> Extrait choisi
________________

La vallée d'Ossau :              
                 Culture et Mémoire




OCCUPATION



omment Ossau, situé à 30 kilomètres du Pont-Long, a-t-il pu s' approprier tout ce canton et établir une domination incontestable, alors qu 'il eut été facile aux populations voisines de revendiquer cette place avec plus de justice ?
Comment les Ossalois, campés au fond de leurs montagnes, se rendirent-ils maîtres du Pont-Long, si distant de leur résidence ?
L' ont-ils acheté, reçu des vicomtes du Béarn à titre de fief, ou le détiennent-ils par droit de premier occupant ?
A toutes les revendications étrangères, soutenues par la force ou portées devant la juridiction des vicomtes ou tribunaux, les Ossalois, réagissant vivement, opposèrent toujours la coutume, une possession immémoriale, le droit du premier occupant.
   C' est l' éternel argument irréfutable :

Jean lapin allégua la coutume et l' usage ;
      Ce sont, dit-il, leurs lois qui m' ont de ce logis
          Rendu maître et seigneur, et qui, de père en fils,
         L' ont de Pierre à Sinon, puis à moi Jean transmis.

       Les conventions intervenues entre la puissance vicomtale et la vallée d'Ossau reconnaissent ce droit indéniable de la coutume, et en somme viennent l' étayer et le consacrer.
  Les archives locales n'ont gardé la trace que d' un seul contrat concernant l' acquisition par la vallée d' une parcelle du Pont-Long, qui fut achetée au prieur de Ste-Foi de Morlaàs le 20 mai 1373, et les Ossalois la payèrent 350 florins d' or. C' est le seul document positif concernant le sujet.
  Comment put s' établir ce droit de premier occupant dont se sont toujours prévalu les Ossalois ?
  Parmi les tribus ibériennes qui, à l'aurore de notre histoire, étaient établies en Béarn, on note les Osquidates Montani. D' après les historiens, ils occupaient les vallées d'Ossau, d'Aspe et de Barétous et même, débordaient dans la région de Pau et de Morlaàs, en sorte que les ossalois seraient les descendants directs de ces Osquidates.
  Les Osquidates étaient essentiellement pasteurs : ils vivaient du produit de leur bétail,vaches et brebis, tout comme aujourd'hui et c'était tellement reconnu que leur fut appelé, un temps, le pays des Vaccéens, le pays des vachers.
  La culture des céréales donnait juste le nécessaire pour leur alimentation, réservant à l' élevage leur plus grande activité. Durant la belle saison, ils tenaient leurs troupeaux sur les hautes montagnes où poussait une abondante et fine pâture, et l' alimentation de leurs bêtes était grandement assurée. Par contre, l' hiver venu, commençaient leurs difficultés et leurs soucis. De bonne heure, la montagne se couvre de neige, et, de novembre jusqu 'en mai, elle est inhabitable. Comment cette tribu de pasteurs aurait-elle pourvu à la subsistance de son cheptel ?

________________

> Extraits de données
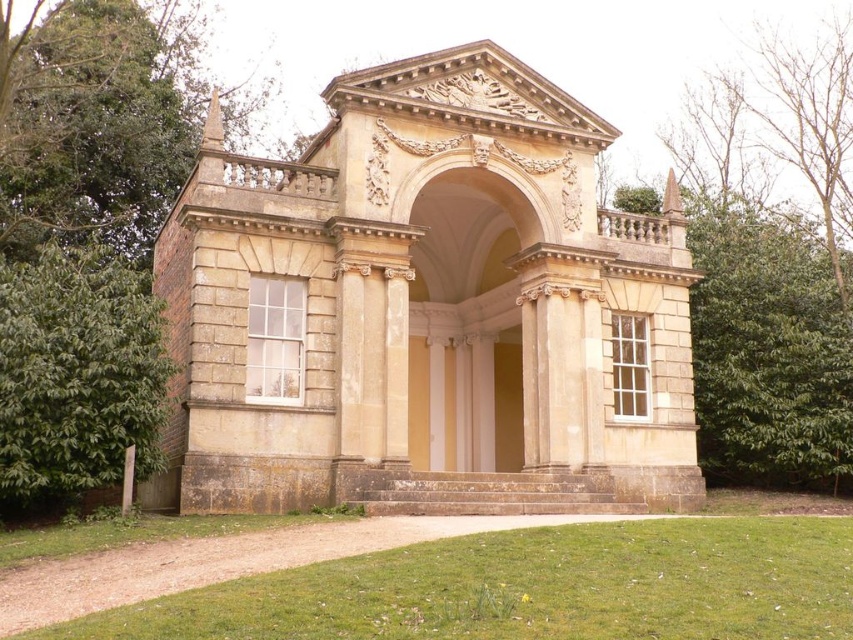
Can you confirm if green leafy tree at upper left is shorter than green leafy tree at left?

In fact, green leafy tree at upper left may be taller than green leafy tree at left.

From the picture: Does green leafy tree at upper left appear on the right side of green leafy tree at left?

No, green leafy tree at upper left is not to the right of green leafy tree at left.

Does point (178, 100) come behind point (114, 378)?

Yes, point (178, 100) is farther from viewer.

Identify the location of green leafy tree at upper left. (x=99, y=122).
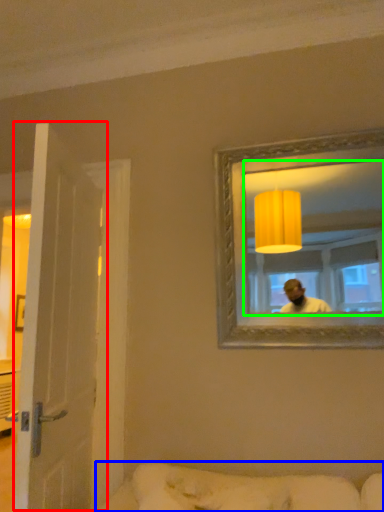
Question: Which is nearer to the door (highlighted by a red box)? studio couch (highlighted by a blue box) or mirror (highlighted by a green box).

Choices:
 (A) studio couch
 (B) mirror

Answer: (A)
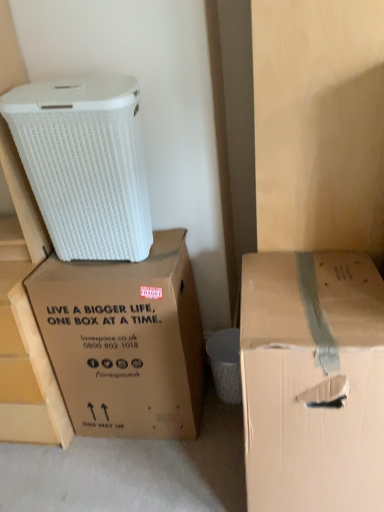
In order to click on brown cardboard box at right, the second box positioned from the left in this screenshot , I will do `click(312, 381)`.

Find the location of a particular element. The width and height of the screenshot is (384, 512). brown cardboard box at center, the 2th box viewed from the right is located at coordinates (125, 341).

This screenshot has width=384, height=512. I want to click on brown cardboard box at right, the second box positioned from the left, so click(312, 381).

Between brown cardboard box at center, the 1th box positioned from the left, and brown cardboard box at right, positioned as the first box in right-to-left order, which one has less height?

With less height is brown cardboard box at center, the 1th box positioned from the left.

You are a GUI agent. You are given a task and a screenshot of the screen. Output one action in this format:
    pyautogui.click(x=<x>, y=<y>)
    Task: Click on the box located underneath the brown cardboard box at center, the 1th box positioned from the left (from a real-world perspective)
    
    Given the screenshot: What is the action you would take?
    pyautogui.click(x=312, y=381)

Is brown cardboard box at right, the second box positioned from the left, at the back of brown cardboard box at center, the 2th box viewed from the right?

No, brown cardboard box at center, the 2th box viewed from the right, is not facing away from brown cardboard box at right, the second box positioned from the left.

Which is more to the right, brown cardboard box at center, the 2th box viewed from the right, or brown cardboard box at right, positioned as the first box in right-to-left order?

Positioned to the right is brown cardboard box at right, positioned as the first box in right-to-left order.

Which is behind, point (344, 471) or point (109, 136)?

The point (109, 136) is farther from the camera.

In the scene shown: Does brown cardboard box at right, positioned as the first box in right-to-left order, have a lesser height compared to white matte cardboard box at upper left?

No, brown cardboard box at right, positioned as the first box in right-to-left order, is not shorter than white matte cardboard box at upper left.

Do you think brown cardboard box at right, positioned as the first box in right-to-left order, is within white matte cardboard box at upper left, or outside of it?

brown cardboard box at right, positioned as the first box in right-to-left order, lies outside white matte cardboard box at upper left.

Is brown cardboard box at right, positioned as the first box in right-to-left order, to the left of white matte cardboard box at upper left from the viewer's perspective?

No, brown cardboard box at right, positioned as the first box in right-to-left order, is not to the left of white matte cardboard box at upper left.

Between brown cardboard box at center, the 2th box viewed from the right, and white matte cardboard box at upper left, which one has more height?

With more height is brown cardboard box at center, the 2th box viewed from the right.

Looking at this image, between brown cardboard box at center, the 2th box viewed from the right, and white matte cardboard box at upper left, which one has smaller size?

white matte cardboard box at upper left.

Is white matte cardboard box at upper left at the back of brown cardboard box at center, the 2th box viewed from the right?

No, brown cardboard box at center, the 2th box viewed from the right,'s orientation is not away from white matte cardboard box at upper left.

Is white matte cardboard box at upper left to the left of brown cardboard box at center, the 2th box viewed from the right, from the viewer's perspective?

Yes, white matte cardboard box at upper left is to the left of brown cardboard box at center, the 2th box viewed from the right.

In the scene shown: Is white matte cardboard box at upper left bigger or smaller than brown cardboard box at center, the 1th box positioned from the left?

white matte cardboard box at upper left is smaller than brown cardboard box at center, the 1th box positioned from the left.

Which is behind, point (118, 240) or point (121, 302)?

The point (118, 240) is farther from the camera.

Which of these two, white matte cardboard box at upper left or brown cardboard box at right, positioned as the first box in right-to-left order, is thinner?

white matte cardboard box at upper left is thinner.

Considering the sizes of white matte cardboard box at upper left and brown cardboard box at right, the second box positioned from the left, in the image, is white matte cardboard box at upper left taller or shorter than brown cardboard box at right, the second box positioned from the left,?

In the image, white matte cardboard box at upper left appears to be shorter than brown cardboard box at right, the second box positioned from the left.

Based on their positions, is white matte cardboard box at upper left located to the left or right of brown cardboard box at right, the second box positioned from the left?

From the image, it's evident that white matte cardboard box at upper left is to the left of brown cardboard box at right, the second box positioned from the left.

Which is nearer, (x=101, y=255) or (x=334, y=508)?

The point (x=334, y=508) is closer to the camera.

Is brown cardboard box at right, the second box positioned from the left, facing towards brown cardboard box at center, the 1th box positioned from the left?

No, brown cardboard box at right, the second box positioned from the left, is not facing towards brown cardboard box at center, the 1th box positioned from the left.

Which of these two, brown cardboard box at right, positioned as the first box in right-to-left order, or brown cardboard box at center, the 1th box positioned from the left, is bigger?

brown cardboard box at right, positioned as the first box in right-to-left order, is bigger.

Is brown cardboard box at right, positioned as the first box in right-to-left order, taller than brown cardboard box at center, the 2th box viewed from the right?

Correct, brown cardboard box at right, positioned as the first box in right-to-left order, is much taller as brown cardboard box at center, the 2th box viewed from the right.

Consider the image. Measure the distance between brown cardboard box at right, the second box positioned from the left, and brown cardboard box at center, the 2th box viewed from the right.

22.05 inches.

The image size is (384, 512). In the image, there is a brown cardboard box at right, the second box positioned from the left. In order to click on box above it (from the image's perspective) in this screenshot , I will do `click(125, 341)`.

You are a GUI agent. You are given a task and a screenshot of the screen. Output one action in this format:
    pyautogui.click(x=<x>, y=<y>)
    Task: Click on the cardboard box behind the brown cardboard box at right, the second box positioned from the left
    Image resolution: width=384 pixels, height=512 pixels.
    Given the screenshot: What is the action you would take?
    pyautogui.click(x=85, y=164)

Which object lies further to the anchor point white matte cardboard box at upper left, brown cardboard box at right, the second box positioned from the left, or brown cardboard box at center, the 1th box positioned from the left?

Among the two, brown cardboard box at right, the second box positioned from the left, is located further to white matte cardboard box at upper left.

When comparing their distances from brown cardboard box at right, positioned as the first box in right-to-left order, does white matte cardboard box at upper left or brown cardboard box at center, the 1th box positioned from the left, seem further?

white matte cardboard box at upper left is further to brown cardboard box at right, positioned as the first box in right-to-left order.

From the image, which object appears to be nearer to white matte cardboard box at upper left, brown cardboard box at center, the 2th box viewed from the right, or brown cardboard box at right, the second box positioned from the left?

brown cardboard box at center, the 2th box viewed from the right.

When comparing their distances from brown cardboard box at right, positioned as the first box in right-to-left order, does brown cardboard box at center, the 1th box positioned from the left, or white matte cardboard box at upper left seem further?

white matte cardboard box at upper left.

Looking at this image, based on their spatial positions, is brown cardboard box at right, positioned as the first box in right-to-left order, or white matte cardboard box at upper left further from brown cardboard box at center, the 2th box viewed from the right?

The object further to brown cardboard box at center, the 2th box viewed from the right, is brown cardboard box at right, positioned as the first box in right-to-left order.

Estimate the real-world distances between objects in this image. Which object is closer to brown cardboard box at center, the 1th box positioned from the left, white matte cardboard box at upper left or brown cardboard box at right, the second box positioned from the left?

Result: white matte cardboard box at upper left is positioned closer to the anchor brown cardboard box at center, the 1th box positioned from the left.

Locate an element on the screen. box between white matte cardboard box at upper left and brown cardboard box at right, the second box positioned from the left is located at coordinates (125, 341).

________________

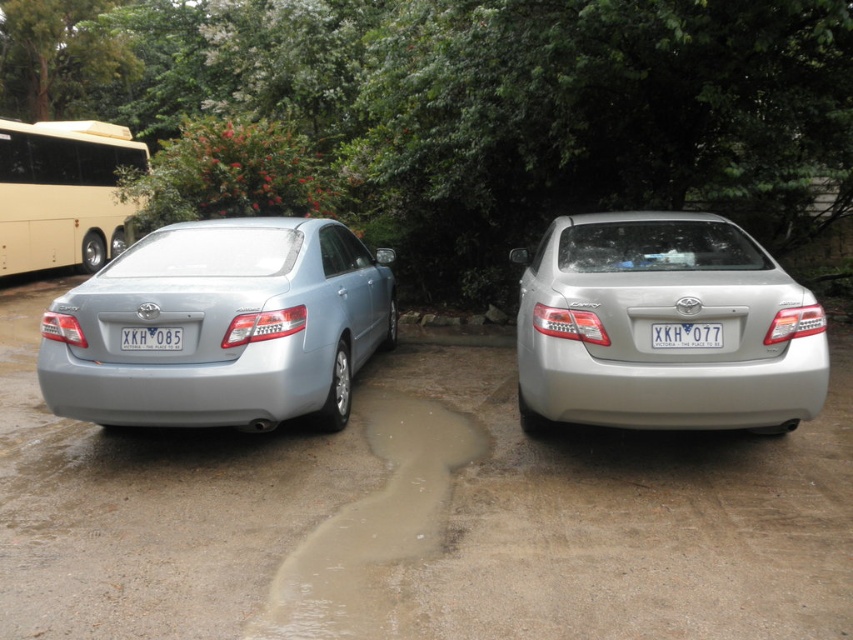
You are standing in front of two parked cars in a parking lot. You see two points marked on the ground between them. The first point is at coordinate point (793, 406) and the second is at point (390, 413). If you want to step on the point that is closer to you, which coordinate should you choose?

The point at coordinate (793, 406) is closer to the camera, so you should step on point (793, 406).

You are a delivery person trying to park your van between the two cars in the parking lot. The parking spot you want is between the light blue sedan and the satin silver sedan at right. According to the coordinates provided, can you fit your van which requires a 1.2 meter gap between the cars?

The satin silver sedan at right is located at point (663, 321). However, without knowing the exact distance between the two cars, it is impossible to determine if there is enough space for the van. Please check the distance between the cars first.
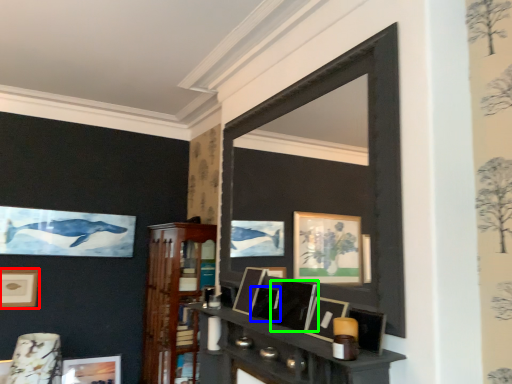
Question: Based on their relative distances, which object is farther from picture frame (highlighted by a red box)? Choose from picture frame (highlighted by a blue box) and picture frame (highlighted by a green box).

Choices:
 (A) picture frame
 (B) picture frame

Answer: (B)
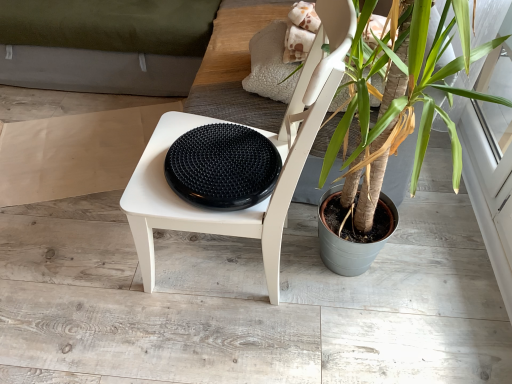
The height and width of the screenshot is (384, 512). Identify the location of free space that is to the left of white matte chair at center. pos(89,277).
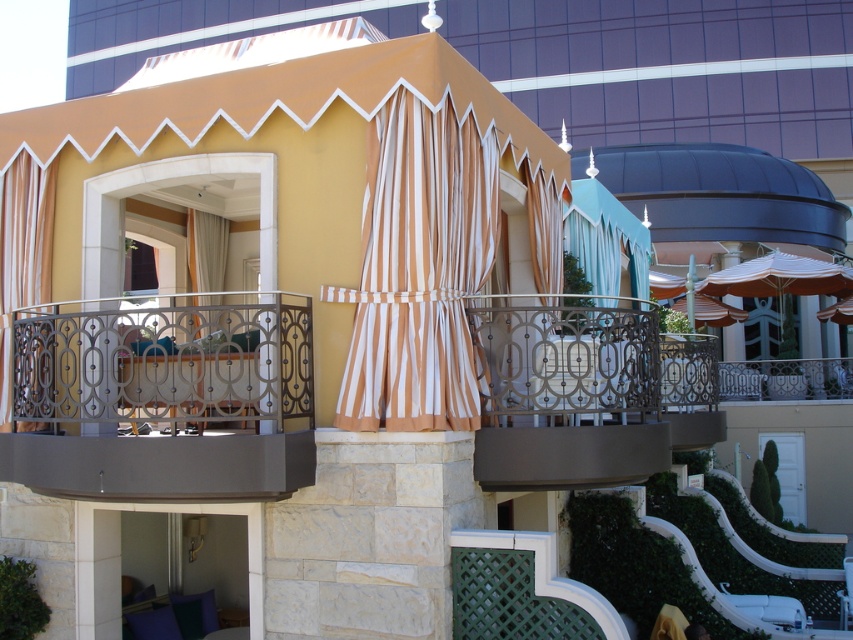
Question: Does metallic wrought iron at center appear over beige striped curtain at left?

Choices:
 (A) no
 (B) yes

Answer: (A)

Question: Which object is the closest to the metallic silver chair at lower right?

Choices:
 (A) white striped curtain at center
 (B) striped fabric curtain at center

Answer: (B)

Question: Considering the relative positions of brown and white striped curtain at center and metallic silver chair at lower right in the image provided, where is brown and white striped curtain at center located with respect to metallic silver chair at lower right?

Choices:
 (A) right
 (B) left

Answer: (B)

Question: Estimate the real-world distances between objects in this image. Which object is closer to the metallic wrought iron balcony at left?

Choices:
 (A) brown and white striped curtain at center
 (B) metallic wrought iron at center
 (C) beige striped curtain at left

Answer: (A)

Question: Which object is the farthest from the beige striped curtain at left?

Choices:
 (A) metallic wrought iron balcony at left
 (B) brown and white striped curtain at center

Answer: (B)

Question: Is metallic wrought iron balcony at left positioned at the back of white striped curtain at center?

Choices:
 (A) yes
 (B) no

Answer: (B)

________________

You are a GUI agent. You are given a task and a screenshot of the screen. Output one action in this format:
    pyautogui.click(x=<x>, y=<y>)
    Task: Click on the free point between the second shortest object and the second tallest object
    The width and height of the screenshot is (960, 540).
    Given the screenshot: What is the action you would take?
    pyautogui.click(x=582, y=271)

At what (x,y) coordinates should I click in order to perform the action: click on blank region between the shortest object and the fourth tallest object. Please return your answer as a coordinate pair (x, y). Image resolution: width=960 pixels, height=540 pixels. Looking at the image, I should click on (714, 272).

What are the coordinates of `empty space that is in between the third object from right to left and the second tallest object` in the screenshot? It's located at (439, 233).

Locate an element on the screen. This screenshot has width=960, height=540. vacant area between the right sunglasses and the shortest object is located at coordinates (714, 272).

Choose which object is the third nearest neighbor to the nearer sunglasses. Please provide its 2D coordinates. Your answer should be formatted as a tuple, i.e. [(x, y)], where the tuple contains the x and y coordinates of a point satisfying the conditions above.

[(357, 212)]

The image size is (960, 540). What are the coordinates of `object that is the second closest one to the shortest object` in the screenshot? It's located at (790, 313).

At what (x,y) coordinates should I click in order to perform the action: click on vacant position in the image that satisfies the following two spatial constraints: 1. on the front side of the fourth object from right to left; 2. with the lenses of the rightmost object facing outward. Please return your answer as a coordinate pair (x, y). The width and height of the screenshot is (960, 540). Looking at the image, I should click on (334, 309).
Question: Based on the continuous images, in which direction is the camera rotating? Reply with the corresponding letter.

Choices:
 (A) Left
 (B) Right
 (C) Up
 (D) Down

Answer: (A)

________________

> Liste des consignes
(A) Répondez aux questions suivantes à partir du texte sur la vallée d'Ossau.
(i) À quelle distance du Pont-Long Ossau est-il situé ?
(ii) Combien les Ossalois payèrent-ils la parcelle achetée au prieur de Ste-Foi de Morlaàs ?
(iii) De quel mois à quel mois la montagne est-elle inhabitable ?
(B) Prolongez le texte sur la vallée d'Ossau à la suite de sa dernière phrase.

> Réponses numérotées
(A)
(i) À 30 kilomètres.
(ii) 350 florins d'or.
(iii) De novembre jusqu'en mai.

(B)
  Il ne fallait pas compter sur les prairies artificielles ou les réserves de fourrage. Force était aux vachers Osquidates de recourir à la transhumance : ils émigraient vers la plaine pour y passer les mois de froidure. Ainsi ils trouvèrent le Pont-long à leur convenance, et ils l'occupèrent. Cette vaste étendue de terre, libérée de la forêt, se prêtait singulièrement très bien à leurs évolutions pastorales : ils la   gardèrent. Qui aurait pu leur faire opposition, puisque aussi bien leurs établissements poussaient en pointe jusque là ?
  A cette époque, le Béarn était peu peuplé. La ville de Pau n'existait pas ; même est-il bien certain que Bénéharnum fut bâtie sur la ceinture du Pont-Long, dans l' emplacement actuel de Lescar. Tout au plus, quelques petits noyaux d'habitations, clairsemés sur les collines voisines.
  Nul ne put donc empêcher les Osquidates de s'établir paisiblement dans cette plaine du Pont-Long et de la garder. Ils en furent les premiers occupants. Là ils se terraient dans des huttes, dans des cabanes de feuillages, comme il est accoutumé sur la haute montagne, régissant leurs bêtes, veillant sur elles, jusqu 'à ce que la belle saison les rapatriât vers les estives.
  La fidélité à cette transhumance annuelle créa le droit coutumier. Le célèbre Théophile de Bordeu, médecin de Louis XV et originaire d'Izeste, constate cet usage ancestral dans une lettre écrite à ses compatriotes, en 1775, en langue béarnaise :
  « Aquères planes de Pount-Loung, souben sudject de discussious, oun lous Aussales récéboun é rendoun marques é sermens de propriétat en las bères mas deus Soubiras é deus Estats de Biarn. Tabè troupets é bacqueries descènden, cade anade de Diù, dèu haùt de las mountagnes per ana libremen pacaja é passa lous ibers en lou médich Pount-Loung, ço qui hasè é hè encoère l'estat de la Balée. »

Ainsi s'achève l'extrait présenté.